We tested a setup that bypassed the NIST network by using the network switch with only the kc705 and the Linux system running ARTIQ attached. We would still see connection reset errors fairly frequently with that setup. Once we removed the switch and ran a direct connection between the core device and the host the connection reset errors stopped. So, where we originally suspected the NIST network, the culprit turned out to be the switch.
Last I checked we were still periodically getting moninj errors that break the dds/ttl panel. We found that simply restarting the dashboard restores the dds/ttl panel as you said; neither the core device or the master needs to be reset. We can live with the moninj error for now, and we are going move to ARTIQ v3.7 at some point to see if that resolves the moninj problem.
Can we get our hands on that switch?
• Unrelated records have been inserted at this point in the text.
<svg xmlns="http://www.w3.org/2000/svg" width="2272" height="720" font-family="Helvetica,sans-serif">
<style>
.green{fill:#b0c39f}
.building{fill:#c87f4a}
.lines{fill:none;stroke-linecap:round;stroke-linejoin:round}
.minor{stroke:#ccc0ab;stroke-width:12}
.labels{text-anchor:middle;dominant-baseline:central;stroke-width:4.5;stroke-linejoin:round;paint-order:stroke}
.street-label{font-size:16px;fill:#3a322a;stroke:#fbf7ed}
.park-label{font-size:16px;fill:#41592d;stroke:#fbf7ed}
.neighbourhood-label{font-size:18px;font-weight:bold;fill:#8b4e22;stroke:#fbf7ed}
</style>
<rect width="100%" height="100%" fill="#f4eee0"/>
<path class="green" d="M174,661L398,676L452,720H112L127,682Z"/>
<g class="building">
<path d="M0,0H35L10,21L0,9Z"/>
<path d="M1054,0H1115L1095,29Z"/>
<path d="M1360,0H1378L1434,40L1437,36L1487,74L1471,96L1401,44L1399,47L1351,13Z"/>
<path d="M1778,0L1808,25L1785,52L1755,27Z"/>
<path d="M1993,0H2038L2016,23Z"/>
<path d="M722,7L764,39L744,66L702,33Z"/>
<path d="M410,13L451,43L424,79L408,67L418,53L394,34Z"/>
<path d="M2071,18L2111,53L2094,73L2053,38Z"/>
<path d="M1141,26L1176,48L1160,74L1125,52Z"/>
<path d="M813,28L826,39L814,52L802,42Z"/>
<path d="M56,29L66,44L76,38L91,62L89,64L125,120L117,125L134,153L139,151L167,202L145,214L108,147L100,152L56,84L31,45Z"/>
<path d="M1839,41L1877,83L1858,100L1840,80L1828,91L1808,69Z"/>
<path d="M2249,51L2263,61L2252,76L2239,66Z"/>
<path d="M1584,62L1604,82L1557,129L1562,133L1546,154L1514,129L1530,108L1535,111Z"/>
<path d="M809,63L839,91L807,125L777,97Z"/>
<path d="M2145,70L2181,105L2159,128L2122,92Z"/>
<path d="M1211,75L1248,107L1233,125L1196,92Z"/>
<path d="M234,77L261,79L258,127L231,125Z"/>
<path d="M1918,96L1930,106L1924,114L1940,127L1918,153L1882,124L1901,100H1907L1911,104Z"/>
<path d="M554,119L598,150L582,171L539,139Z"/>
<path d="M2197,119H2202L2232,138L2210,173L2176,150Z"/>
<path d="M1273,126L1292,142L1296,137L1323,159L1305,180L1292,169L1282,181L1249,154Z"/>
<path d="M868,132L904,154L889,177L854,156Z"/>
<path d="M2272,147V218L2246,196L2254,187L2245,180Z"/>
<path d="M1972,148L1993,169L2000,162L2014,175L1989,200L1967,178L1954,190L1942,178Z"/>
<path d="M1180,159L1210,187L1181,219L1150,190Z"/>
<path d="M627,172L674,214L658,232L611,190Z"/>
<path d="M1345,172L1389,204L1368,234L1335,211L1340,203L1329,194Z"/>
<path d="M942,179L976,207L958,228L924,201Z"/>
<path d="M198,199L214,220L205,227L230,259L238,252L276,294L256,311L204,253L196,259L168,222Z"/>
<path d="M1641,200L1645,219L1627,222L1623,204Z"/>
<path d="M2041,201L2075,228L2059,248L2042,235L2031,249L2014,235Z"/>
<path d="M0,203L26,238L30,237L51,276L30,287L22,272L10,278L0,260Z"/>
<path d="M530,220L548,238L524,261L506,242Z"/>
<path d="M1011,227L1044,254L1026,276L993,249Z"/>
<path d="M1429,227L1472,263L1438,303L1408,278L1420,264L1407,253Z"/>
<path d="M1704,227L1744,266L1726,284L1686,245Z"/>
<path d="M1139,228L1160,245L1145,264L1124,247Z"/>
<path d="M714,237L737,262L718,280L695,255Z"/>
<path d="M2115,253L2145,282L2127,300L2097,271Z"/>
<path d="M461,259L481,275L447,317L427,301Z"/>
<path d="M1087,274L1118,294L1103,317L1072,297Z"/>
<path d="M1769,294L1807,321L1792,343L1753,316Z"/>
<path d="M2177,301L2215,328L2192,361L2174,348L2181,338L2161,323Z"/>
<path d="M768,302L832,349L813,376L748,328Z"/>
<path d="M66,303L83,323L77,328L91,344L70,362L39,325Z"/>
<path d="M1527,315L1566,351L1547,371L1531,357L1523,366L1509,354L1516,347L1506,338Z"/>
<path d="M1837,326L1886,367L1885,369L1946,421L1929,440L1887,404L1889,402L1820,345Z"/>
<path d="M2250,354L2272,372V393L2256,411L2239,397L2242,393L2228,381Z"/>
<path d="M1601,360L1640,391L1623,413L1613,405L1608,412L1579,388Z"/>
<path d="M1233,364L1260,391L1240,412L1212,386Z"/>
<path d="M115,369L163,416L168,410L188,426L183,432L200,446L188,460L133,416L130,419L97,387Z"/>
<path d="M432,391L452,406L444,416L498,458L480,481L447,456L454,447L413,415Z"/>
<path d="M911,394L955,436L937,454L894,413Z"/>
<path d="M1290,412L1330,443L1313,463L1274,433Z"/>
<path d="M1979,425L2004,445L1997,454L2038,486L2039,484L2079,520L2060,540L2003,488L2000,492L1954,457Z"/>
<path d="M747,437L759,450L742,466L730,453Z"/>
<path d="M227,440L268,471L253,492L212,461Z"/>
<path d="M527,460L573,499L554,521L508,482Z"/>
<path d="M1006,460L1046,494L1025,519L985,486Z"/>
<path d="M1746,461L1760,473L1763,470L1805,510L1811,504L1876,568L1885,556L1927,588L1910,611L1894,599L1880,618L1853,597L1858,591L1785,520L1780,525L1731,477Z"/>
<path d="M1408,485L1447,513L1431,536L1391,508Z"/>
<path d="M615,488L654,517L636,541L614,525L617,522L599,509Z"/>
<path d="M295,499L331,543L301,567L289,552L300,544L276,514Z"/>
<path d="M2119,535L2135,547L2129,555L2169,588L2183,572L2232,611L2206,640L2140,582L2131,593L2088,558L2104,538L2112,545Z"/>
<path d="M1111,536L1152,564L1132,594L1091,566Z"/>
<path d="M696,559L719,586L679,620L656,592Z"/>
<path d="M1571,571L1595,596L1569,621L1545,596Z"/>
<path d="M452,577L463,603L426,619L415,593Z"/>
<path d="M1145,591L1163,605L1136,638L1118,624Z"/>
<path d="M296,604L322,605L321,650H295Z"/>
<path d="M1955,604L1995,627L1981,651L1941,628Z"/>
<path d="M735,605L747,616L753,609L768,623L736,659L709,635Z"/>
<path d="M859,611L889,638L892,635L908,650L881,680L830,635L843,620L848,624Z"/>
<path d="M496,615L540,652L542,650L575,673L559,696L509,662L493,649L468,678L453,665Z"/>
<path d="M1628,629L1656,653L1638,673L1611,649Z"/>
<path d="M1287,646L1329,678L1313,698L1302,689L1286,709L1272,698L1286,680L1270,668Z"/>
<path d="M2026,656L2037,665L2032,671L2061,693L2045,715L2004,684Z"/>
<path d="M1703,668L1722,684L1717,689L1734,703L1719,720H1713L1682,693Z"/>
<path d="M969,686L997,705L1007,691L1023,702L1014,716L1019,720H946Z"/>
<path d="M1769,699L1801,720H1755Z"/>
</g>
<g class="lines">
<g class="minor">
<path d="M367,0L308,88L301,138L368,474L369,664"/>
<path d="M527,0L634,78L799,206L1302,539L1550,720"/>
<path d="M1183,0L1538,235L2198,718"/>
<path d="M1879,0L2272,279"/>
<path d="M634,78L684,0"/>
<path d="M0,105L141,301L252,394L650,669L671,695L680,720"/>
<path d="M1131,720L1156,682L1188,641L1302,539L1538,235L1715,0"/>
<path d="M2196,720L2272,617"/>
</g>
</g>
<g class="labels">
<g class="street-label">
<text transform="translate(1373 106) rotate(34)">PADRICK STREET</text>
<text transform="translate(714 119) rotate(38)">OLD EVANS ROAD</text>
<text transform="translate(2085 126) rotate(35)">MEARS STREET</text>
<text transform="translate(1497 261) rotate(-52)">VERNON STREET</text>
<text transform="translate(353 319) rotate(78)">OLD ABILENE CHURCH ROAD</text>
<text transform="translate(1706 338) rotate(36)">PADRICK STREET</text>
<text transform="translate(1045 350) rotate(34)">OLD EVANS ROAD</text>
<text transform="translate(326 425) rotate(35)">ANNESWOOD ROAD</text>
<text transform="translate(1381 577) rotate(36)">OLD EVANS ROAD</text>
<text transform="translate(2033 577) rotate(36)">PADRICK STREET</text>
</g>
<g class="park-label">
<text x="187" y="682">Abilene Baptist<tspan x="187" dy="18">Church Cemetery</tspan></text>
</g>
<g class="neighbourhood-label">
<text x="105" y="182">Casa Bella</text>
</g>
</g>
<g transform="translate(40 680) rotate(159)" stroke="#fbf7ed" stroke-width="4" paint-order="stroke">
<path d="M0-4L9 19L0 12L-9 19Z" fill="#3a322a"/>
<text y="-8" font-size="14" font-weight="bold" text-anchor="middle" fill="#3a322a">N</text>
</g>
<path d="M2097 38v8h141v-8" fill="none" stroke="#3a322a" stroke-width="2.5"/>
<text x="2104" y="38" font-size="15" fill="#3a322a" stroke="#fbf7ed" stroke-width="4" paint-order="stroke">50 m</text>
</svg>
I was asking because it would be good to get bugs like this fixed and not worked around.
I'm out for the next few days, but we still have the switch. I'll look into sending when I get back later this week.
Thanks! Please send to:
M-Labs Limited G/F, 31 Pan Hoi Street Kam Hoi Mansion Quarry Bay, Hong Kong
Phone: +852 59362721
Running artiq version 3.6 on Ubuntu 14.04.5 LTS 64 bit we periodically get a "connection reset by peer" error (error number 104). After the error occurs, the currently running experiment is killed and it seems like the connection is lost between the core device and the DDS/TTL panel because DDS' and TTLs can no longer be controlled using the panel in the dashboard. If we reset the FPGA and restart the artiq_master and artiq_dashboard scripts we then regain control of DDS' and TTLs with the panel. Could this be related to the network stack issues that we're occurring with earlier versions of artiq 3?